Отношение к словам всерьез дает возможность вслушиваться в то, что они говорят, снимая слой за слоем, поскольку каждый уровень понимания своими противоречиями отсылает к иному. В этом описании проявляется важнейшее — отсутствие окончательно, то, что будет проговорено в тексте 1981 года и сейчас вновь звучит как новое, странное слово, поскольку разговор о «местных реалиях» упорно склонен протекать лишь в одной плоскости, не суть важно, в какой из:
«Я, как это ни странно, верю в бытие. Я ему “доверяю” таким образом, что ни одну вещь в мире не считаю достойной столь скорбной участи, как ОДНОЗНАЧНАЯ ОЦЕНКА. Вещи не окончательны».
Неокончательны оказываются и старые разговоры — десятилетия спустя они звучат современно, поскольку выясняется, что та самая реальность изменилась в своих основных чертах несущественно: меняются символы (и меняются тем легче, чем меньше их соответствие чему бы то ни было), но медленно меняются способы социального существования, то, каким образом мы взаимодействуем друг с другом, используя и претерпевая власть: мы все вплетены в эту систему, и коренится она не вовне (не в некой «диктатуре»), а в самой ткани наших повседневных взаимодействий.

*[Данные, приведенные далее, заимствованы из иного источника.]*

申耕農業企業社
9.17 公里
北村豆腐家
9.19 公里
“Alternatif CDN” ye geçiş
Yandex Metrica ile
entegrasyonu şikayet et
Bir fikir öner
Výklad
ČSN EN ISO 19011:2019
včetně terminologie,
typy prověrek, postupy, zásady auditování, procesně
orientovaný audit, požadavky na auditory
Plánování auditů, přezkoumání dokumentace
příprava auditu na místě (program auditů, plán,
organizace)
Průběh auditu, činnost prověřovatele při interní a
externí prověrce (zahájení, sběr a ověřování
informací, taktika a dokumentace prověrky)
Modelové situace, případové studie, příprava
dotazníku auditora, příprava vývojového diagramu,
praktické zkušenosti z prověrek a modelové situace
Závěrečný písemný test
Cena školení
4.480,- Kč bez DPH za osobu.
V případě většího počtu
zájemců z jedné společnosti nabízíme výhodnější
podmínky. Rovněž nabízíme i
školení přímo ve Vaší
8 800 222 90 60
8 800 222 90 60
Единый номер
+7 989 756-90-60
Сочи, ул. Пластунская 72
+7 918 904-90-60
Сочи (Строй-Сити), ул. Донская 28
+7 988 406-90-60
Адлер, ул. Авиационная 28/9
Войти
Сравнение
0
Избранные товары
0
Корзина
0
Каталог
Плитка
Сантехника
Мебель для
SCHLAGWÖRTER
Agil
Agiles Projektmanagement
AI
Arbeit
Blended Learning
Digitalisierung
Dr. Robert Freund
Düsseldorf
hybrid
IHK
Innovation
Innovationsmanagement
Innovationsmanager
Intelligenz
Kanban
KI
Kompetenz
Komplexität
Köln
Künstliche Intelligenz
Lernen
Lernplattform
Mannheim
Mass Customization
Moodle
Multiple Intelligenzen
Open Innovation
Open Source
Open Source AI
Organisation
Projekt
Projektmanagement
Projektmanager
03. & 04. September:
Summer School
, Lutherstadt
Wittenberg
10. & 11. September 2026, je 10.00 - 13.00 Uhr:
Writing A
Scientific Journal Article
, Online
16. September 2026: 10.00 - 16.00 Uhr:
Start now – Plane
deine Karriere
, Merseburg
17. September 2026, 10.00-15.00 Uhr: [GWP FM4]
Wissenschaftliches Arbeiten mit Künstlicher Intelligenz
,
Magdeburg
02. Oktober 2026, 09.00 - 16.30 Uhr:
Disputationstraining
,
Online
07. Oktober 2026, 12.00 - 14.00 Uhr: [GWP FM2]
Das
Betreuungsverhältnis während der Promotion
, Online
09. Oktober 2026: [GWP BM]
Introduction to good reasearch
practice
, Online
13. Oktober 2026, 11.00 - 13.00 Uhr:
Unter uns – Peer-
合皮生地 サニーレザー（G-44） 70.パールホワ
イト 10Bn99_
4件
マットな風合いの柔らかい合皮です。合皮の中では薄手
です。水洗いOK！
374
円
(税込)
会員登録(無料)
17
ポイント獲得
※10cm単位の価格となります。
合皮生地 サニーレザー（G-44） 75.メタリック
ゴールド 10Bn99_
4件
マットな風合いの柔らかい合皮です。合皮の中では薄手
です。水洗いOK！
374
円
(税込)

Отсюда и выглядящий первоначально странным ход размышлений, когда — сдвигаясь от тексту к тексту — автор приходит к этическому как основополагающему, уже через которое, в свою очередь, открывается возможность обсуждать «политическое» и «социальное». То, что представляется традиционно недостатком мысли, оборачивается в тексте Павловского достоинством: традиция морализаторства в русской мысли становится способом представить ситуации практически, когда иные механизмы осмысления социального и политического в качестве самих себя не срабатывают. Язык описания «этой» реальности уже наличествует в ней, а задачей становится не создать его, а опознать среди прочих.